Rendered images with source text:
:::

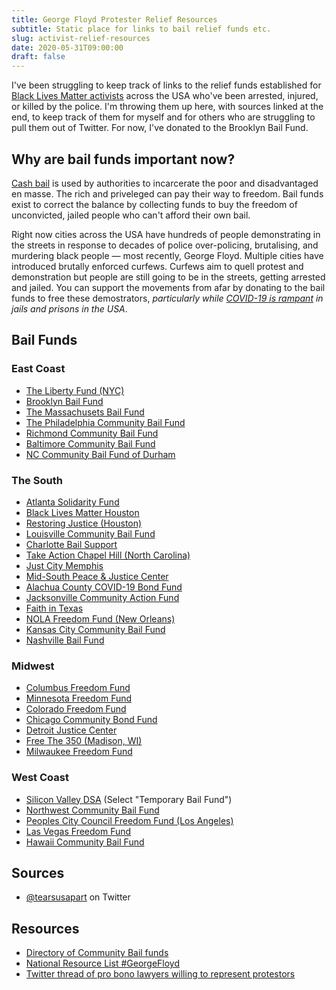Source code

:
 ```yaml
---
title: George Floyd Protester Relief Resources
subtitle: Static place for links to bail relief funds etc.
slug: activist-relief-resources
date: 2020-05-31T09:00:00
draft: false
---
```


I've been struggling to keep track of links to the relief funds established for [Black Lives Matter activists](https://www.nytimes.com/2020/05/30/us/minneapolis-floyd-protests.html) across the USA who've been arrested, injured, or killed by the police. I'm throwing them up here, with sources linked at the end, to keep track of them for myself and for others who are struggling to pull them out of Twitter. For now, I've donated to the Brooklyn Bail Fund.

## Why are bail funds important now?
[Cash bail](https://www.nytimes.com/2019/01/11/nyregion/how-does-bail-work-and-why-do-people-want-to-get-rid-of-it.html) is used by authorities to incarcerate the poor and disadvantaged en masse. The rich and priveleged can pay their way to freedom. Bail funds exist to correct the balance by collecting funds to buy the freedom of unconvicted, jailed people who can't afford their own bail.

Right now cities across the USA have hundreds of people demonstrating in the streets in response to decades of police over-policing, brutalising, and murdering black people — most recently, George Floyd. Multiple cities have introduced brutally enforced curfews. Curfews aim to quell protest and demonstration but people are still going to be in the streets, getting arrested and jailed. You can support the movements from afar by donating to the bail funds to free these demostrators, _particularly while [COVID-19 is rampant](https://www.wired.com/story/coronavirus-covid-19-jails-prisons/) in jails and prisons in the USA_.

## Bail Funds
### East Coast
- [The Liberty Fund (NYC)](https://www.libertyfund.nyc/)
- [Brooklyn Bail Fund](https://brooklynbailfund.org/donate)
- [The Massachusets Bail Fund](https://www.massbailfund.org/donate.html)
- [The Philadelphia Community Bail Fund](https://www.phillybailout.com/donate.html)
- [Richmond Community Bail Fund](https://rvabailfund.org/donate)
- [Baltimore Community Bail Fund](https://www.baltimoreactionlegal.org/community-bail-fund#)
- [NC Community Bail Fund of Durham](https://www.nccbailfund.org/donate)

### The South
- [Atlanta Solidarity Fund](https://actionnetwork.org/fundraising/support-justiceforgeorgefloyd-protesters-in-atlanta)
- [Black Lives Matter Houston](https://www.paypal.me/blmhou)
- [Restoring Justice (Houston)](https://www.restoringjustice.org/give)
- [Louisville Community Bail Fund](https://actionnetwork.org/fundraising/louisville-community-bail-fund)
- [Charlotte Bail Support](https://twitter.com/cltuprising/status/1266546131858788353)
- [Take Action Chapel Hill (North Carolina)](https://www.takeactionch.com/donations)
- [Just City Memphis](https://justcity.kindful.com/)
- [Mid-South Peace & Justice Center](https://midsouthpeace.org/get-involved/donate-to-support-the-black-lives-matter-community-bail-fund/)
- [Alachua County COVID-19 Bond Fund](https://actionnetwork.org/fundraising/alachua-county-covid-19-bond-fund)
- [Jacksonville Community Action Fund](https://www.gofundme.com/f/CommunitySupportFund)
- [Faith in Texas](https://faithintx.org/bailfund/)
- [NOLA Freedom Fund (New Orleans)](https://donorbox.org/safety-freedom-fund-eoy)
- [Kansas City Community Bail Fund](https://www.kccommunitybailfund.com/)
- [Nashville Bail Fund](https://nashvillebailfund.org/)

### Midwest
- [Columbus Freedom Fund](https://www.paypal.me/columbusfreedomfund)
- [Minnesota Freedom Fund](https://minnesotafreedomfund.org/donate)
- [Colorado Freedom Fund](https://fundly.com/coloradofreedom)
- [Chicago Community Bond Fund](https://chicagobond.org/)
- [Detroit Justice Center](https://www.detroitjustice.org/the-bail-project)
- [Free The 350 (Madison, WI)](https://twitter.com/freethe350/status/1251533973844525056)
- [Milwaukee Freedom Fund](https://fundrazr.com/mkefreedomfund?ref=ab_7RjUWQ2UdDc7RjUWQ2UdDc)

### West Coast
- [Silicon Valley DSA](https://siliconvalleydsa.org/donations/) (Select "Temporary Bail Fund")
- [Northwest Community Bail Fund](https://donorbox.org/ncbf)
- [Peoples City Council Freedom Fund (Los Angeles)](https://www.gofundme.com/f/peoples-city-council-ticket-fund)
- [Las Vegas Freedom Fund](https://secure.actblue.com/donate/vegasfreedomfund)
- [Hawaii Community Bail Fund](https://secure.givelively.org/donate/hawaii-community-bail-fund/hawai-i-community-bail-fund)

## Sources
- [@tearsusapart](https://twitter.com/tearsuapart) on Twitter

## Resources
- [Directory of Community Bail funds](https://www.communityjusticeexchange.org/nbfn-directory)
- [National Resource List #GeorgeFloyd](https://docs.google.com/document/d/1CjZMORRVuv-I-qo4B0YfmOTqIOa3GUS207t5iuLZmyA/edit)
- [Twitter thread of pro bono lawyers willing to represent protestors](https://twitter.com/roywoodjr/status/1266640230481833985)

:::

**WORK TO BE COMPLETED:** What lines in the data above contain the word "status"? Copy them all.

**ANSWER BOX:**
- [Charlotte Bail Support](https://twitter.com/cltuprising/status/1266546131858788353)
- [Free The 350 (Madison, WI)](https://twitter.com/freethe350/status/1251533973844525056)
- [Twitter thread of pro bono lawyers willing to represent protestors](https://twitter.com/roywoodjr/status/1266640230481833985)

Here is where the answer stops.